- [TO DO]:
Below are the lines to check; count those holding the string "Acryl" and give only the number.

Stored entries:

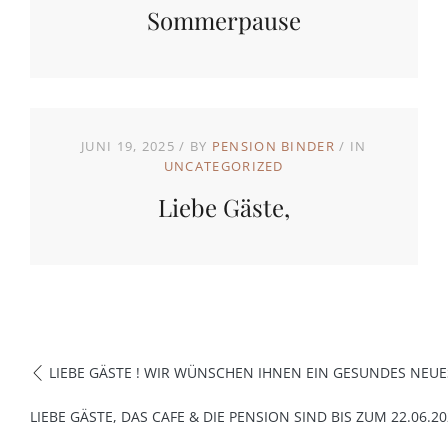
Sommerpause
JUNI 19, 2025
BY
PENSION BINDER
IN
UNCATEGORIZED
Liebe Gäste,
LIEBE GÄSTE ! WIR WÜNSCHEN IHNEN EIN GESUNDES NEUE
LIEBE GÄSTE, DAS CAFE & DIE PENSION SIND BIS ZUM 22.06.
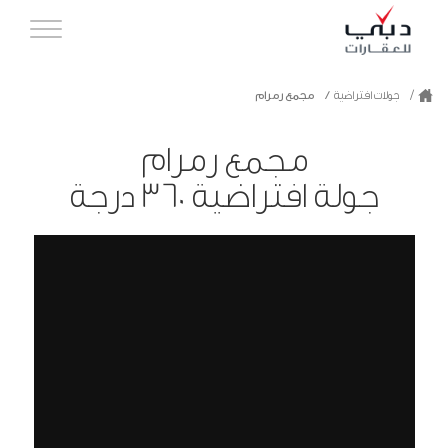
جولات افتراضية
مجمع رمرام
مجمع رمرام
جولة افتراضية 360 درجة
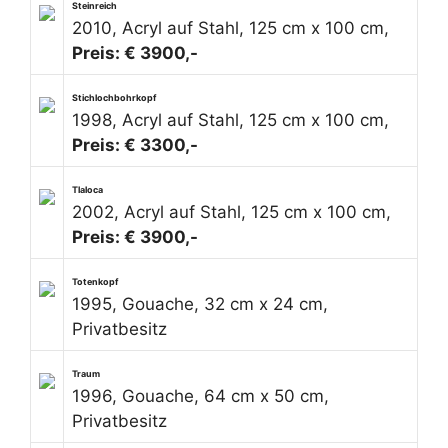
Steinreich
2010, Acryl auf Stahl, 125 cm x 100 cm,
Preis: € 3900,-
Stichlochbohrkopf
1998, Acryl auf Stahl, 125 cm x 100 cm,
Preis: € 3300,-
Tlaloca
2002, Acryl auf Stahl, 125 cm x 100 cm,
Preis: € 3900,-
Totenkopf
1995, Gouache, 32 cm x 24 cm,
Privatbesitz
Traum
1996, Gouache, 64 cm x 50 cm,
Privatbesitz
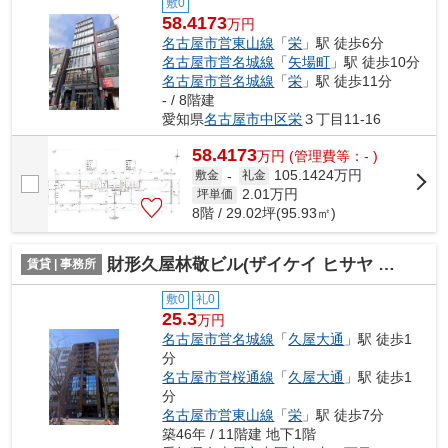
敷0
58.4173
万円
名古屋市営東山線
「
栄
」駅 徒歩6分
名古屋市営名城線
「
矢場町
」駅 徒歩10分
名古屋市営名城線
「
栄
」駅 徒歩11分
- / 8階建
愛知県
名古屋市中区
栄
３丁目11-16
58.4173
万
円
(管理費等：- )
105.1424万円
敷金
-
礼金
2.01
万円
坪単価
8階 / 29.02坪(95.93㎡)
財形久屋林敬ビル(ザイケイ ヒサヤ リンケイ ビル)【 オフィスおすすめ 】
賃貸 | 事務所
敷0
礼0
25.3
万円
名古屋市営名城線
「
久屋大通
」駅 徒歩1
分
名古屋市営桜通線
「
久屋大通
」駅 徒歩1
分
名古屋市営東山線
「
栄
」駅 徒歩7分
築46年 / 11階建 地下1階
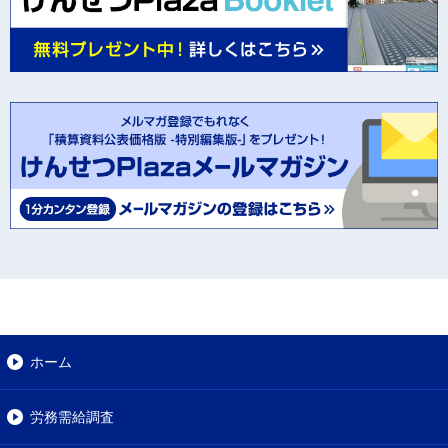
ホーム
労務需給調査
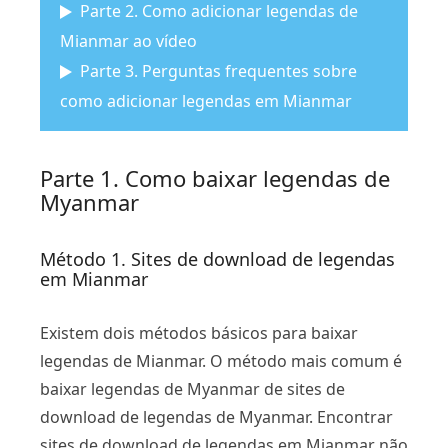
Parte 2. Como adicionar legendas de
Mianmar ao vídeo
Parte 3. Perguntas frequentes sobre
como adicionar legendas em Mianmar
Parte 1. Como baixar legendas de
Myanmar
Método 1. Sites de download de legendas
em Mianmar
Existem dois métodos básicos para baixar
legendas de Mianmar. O método mais comum é
baixar legendas de Myanmar de sites de
download de legendas de Myanmar. Encontrar
sites de download de legendas em Mianmar não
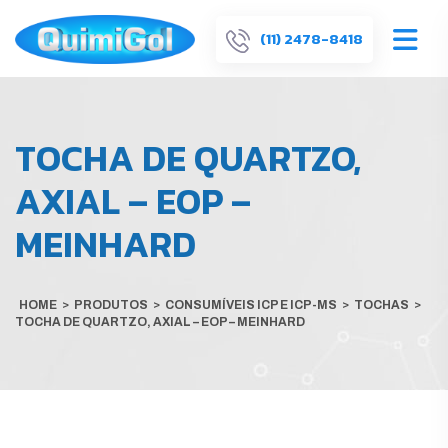
(11) 2478-8418
TOCHA DE QUARTZO,
AXIAL – EOP –
MEINHARD
HOME
>
PRODUTOS
>
CONSUMÍVEIS ICP E ICP-MS
>
TOCHAS
>
TOCHA DE QUARTZO, AXIAL – EOP – MEINHARD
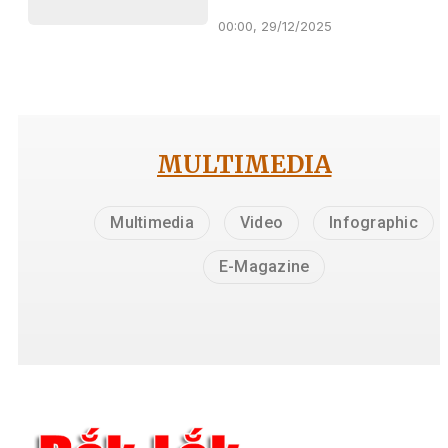
00:00, 29/12/2025
MULTIMEDIA
Multimedia
Video
Infographic
E-Magazine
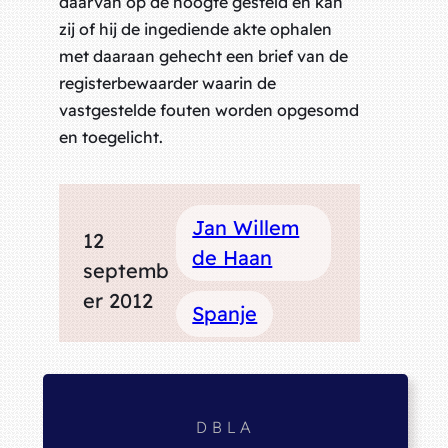
daarvan op de hoogte gesteld en kan
zij of hij de ingediende akte ophalen
met daaraan gehecht een brief van de
registerbewaarder waarin de
vastgestelde fouten worden opgesomd
en toegelicht.
Jan Willem
12
de Haan
septemb
er 2012
Spanje
DBLA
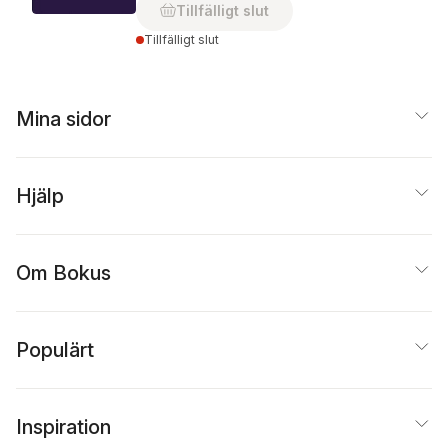
Tillfälligt slut
Tillfälligt slut
Mina sidor
Hjälp
Om Bokus
Populärt
Inspiration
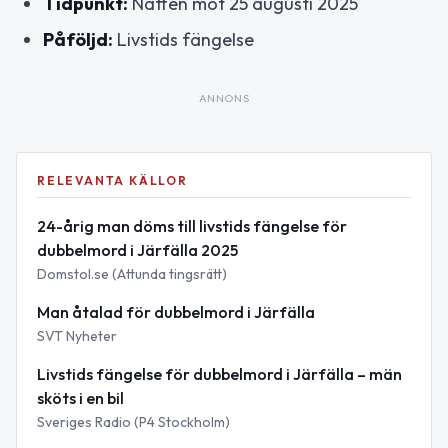
Tidpunkt:
Natten mot 25 augusti 2025
Påföljd:
Livstids fängelse
ANNONS
RELEVANTA KÄLLOR
24-årig man döms till livstids fängelse för
dubbelmord i Järfälla 2025
Domstol.se (Attunda tingsrätt)
Man åtalad för dubbelmord i Järfälla
SVT Nyheter
Livstids fängelse för dubbelmord i Järfälla – män
sköts i en bil
Sveriges Radio (P4 Stockholm)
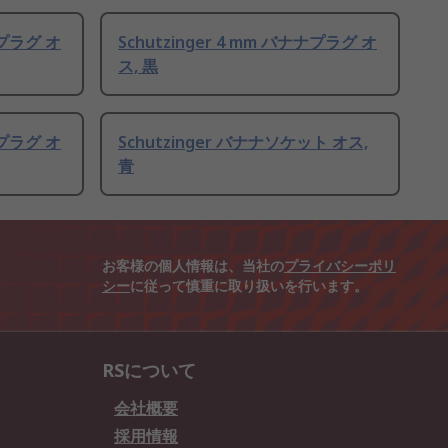
ナプラグ オ
Schutzinger 4 mm バナナプラグ オ
ス, 黒
ナプラグ オ
Schutzinger バナナソケット オス,
青
お客様の個人情報は、当社の
プライバシーポリ
シー
に従って慎重に取り扱いを行います。
RSについて
会社概要
採用情報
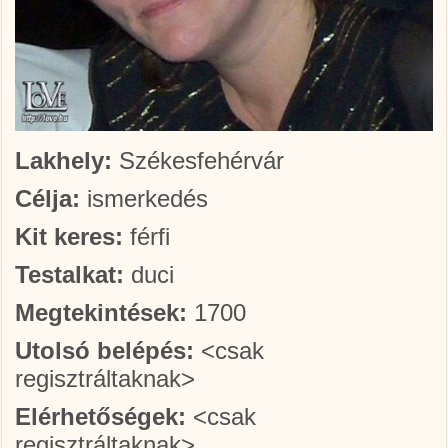
Lakhely:
Székesfehérvár
Célja:
ismerkedés
Kit keres:
férfi
Testalkat:
duci
Megtekintések:
1700
Utolsó belépés:
<csak
regisztráltaknak>
Elérhetőségek:
<csak
regisztráltaknak>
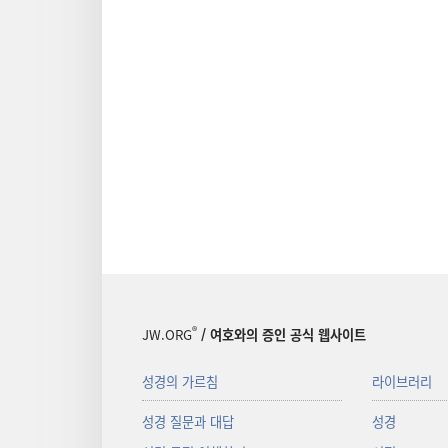
®
JW.ORG
/ 여호와의 증인 공식 웹사이트
성경의 가르침
라이브러리
성경 질문과 대답
성경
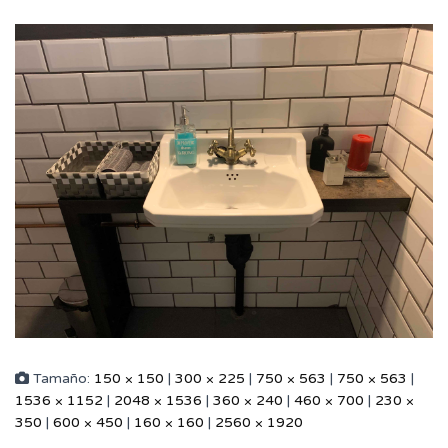
Tamaño:
150 × 150
|
300 × 225
|
750 × 563
|
750 × 563
|
1536 × 1152
|
2048 × 1536
|
360 × 240
|
460 × 700
|
230 ×
350
|
600 × 450
|
160 × 160
|
2560 × 1920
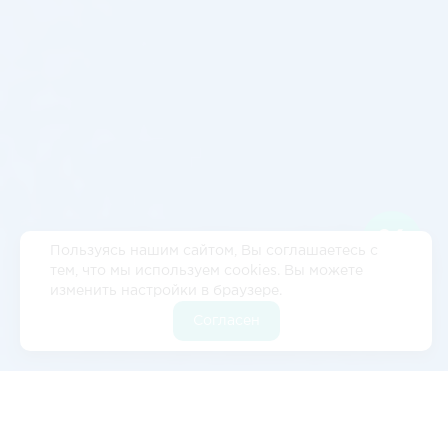
Пользуясь нашим сайтом, Вы соглашаетесь с
тем, что мы используем cookies. Вы можете
изменить настройки в браузере.
Согласен
Отзывы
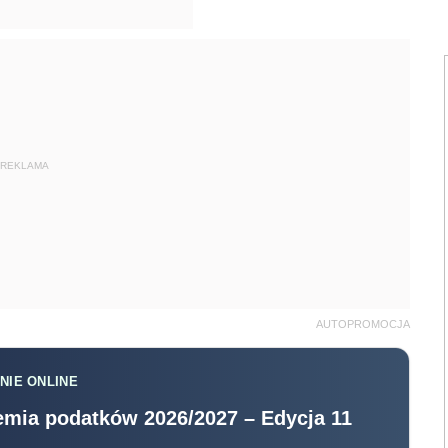
REKLAMA
AUTOPROMOCJA
NIE ONLINE
mia podatków 2026/2027 – Edycja 11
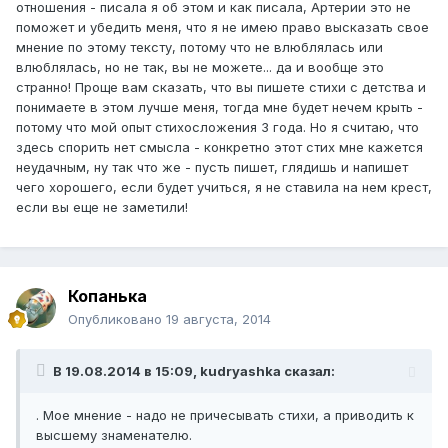
отношения - писала я об этом и как писала, Артерии это не
поможет и убедить меня, что я не имею право высказать свое
мнение по этому тексту, потому что не влюблялась или
влюблялась, но не так, вы не можете... да и вообще это
странно! Проще вам сказать, что вы пишете стихи с детства и
понимаете в этом лучше меня, тогда мне будет нечем крыть -
потому что мой опыт стихосложения 3 года. Но я считаю, что
здесь спорить нет смысла - конкретно этот стих мне кажется
неудачным, ну так что же - пусть пишет, глядишь и напишет
чего хорошего, если будет учиться, я не ставила на нем крест,
если вы еще не заметили!
Копанька
Опубликовано
19 августа, 2014
В 19.08.2014 в 15:09, kudryashka сказал:
. Мое мнение - надо не причесывать стихи, а приводить к
высшему знаменателю.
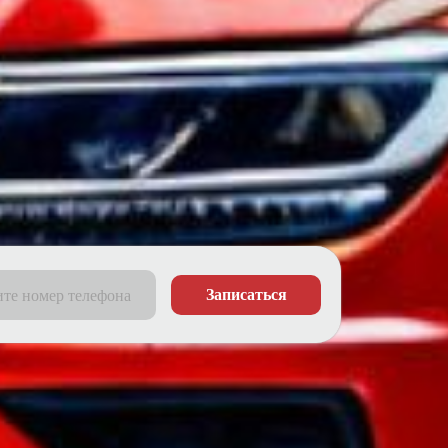
Записаться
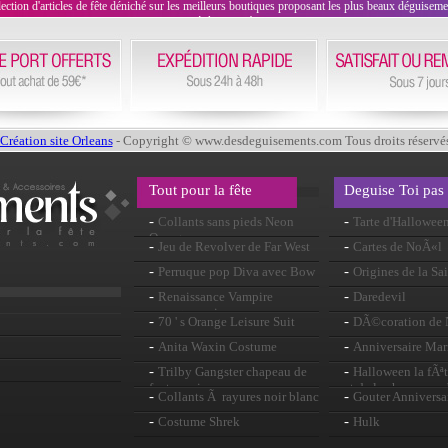
on d'articles de fête déniché sur les meilleurs boutiques proposant les plus beaux déguisements
évènement !
Création site Orleans
- Copyright © www.desdeguisements.com Tous droits réservé
Tout pour la fête
Deguise Toi pas
-
-
Collants sans pieds Neon
Tarte d'Hallowee
Orange
-
-
Jeu de Revolver de Far West
Cartes de NoÃ«l
-
-
Perruque pop Diva avec Bow
Origines de la Sa
-
-
Renaissance Vampire
Daredevil
perruque noir
-
-
70 ' s Orange Leisure Suit
DÃ©coration de
-
-
Anita Waxin Costume
Anniversaire Mar
-
-
Trilby Gangster chapeau de
Halloween la fÃªt
feutre noir
et de la chasse au
-
-
Collants Ã rayures noir blanc
Gouter Anniversa
-
-
Costume Shrek
Hulk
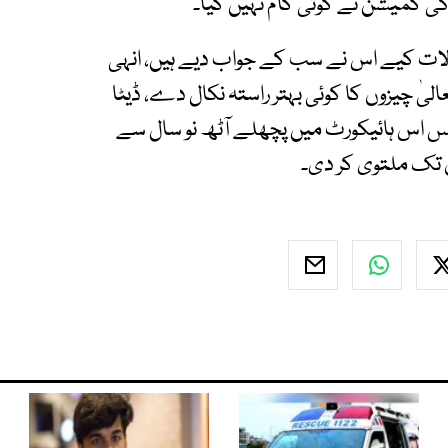
 کمیشن نے کوئی کام نہیں کیا۔
ات کیے اس نے سب کے جواب دیے ہیں، انہی
لیٰ چیزوں کا کوئی بہتر راستہ نکال دے، ڈیٹا
 کیس اس ہائیکورٹ میں پچھلے آٹھ نو سال سے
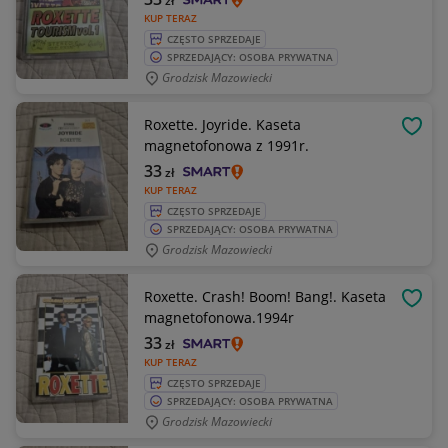
zł
KUP TERAZ
CZĘSTO SPRZEDAJE
SPRZEDAJĄCY: OSOBA PRYWATNA
Grodzisk Mazowiecki
Roxette. Joyride. Kaseta
OBSE
magnetofonowa z 1991r.
33
zł
KUP TERAZ
CZĘSTO SPRZEDAJE
SPRZEDAJĄCY: OSOBA PRYWATNA
Grodzisk Mazowiecki
Roxette. Crash! Boom! Bang!. Kaseta
OBSE
magnetofonowa.1994r
33
zł
KUP TERAZ
CZĘSTO SPRZEDAJE
SPRZEDAJĄCY: OSOBA PRYWATNA
Grodzisk Mazowiecki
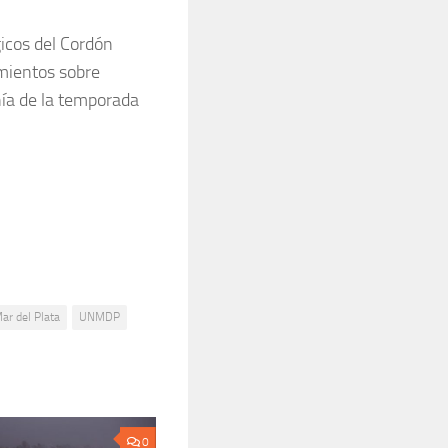
icos del Cordón
amientos sobre
nía de la temporada
ar del Plata
UNMDP
0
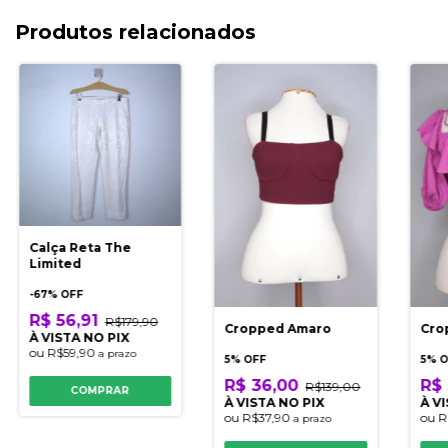
Produtos relacionados
Calça Reta The
Limited
-
67
% OFF
R$ 56,91
R$179,90
Cropped Amaro
Cro
À VISTA NO PIX
ou
R$59,90
a prazo
5% OFF
5% 
R$ 36,00
R$ 
R$139,00
COMPRAR
À VISTA NO PIX
À V
ou
R$37,90
ou
R
a prazo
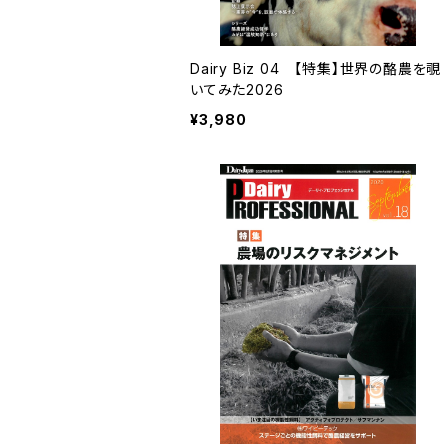
Dairy Biz 04 【特集】世界の酪農を覗
いてみた2026
¥3,980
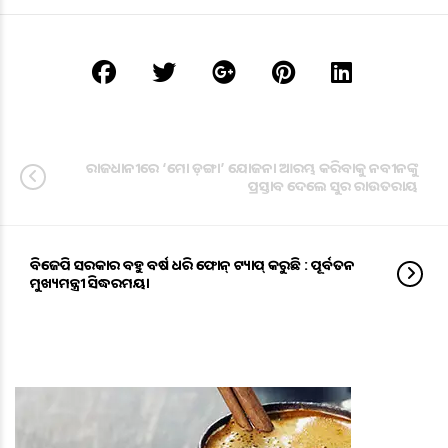
ରାଜଧାନୀରେ ‘ମୋ ଡ଼ଙ୍ଗା’ ଯୋଜନା ଆରମ୍ଭ କରିବାକୁ ନବୀନଙ୍କୁ
ପ୍ରସ୍ତାବ ଦେଲେ ସୁର ରାଉତରାୟ
ବିଜେପି ସରକାର ବହୁ ବର୍ଷ ଧରି ଫୋନ୍ ଟ୍ୟାପ୍ କରୁଛି : ପୂର୍ବତନ
ମୁଖ୍ୟମନ୍ତ୍ରୀ ସିଦ୍ଧରମୟା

- [OUTPUT FOR THIS TASK]:
3